Options bid by board is blocked
The board managed to secure a vote in favour of just over 73%, just below the 75% threshold required to secure passage of the measure.
The directors’ ability to issue new shares and dilute existing holdings is restricted. The company can still engineer a rights issue, but will not be able to place its shares with selected institutions. The vote is a sign that relations between management and the shareholders remains uneasy and new chairman Garo Armen has a job of work to persuade everyone to come on board.
Given the extraordinary catalogue of events which have resulted in a 96% slump in share price since the turn of the year, it has to be said that the shareholders at yesterday’s AGM displayed enormous restraint. The position was helped by skilful handling of the meeting by Mr Armen. He appeared well briefed without coming across as supercilious. He stressed that he personally had suffered considerable losses, having purchased significant tranches of shares at around the $50 level.
Mr Armen had to win the meeting around to the idea that generous options should be granted to managers.
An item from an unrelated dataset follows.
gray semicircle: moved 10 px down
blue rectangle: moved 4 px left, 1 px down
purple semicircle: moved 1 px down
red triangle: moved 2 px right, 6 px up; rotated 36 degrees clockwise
Disillusionment with the performance of top management should not result in an attitude to the surviving executive team that could only result in the final coup de grace being administered to the shareholders’ investment as key managers departed in droves.
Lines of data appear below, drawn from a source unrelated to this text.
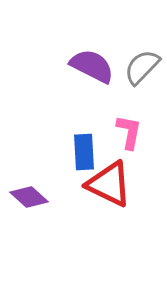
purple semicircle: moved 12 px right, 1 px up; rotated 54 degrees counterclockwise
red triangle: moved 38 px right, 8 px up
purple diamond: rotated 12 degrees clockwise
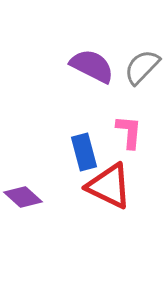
pink L-shape: rotated 6 degrees counterclockwise
blue rectangle: rotated 12 degrees counterclockwise
red triangle: moved 2 px down
purple diamond: moved 6 px left
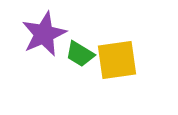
The chairman had to convey the sense of an operation where given the circumstances, business was being conducted as usual. Almost sounding like a psychoanalyst dealing with a client in deep mourning, Mr Armen identified what he called the company’s zone of potential, his vision for a new Elan operating as either a small, or medium sized entity, large enough to be viable, but slimmed down to allow for the realisation of assets necessary for the purposes of rebuilding the company’s battered balance sheet. Only time will tell whether Mr Armen’s brave vision will be blown away in a blizzard of further revelation by an unforgiving SEC.